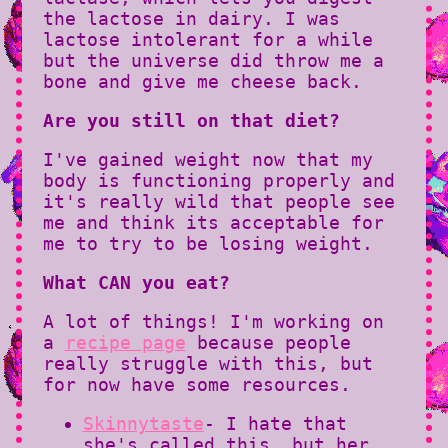
the lactose in dairy. I was
lactose intolerant for a while
but the universe did throw me a
bone and give me cheese back.
Are you still on that diet?
I've gained weight now that my
body is functioning properly and
it's really wild that people see
me and think its acceptable for
me to try to be losing weight.
What CAN you eat?
A lot of things! I'm working on
a
recipe page
because people
really struggle with this, but
for now have some resources.
Skinnytaste
- I hate that
she's called this, but her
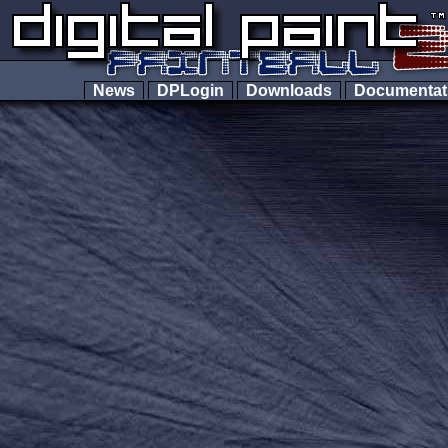
News
DPLogin
Downloads
Documenta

[WORK ITEM]:
Write out, word for word and line for line, the text read from every one of the items above, and leave the pictures out of your answer.

[COMPLETED EXERCISE]:
the lactose in dairy. I was
lactose intolerant for a while
but the universe did throw me a
bone and give me cheese back.
Are you still on that diet?
I've gained weight now that my
body is functioning properly and
it's really wild that people see
me and think its acceptable for
me to try to be losing weight.
What CAN you eat?
A lot of things! I'm working on
a
recipe page
because people
really struggle with this, but
for now have some resources.
Skinnytaste
- I hate that
she's called this, but her
News
DPLogin
Downloads
Documenta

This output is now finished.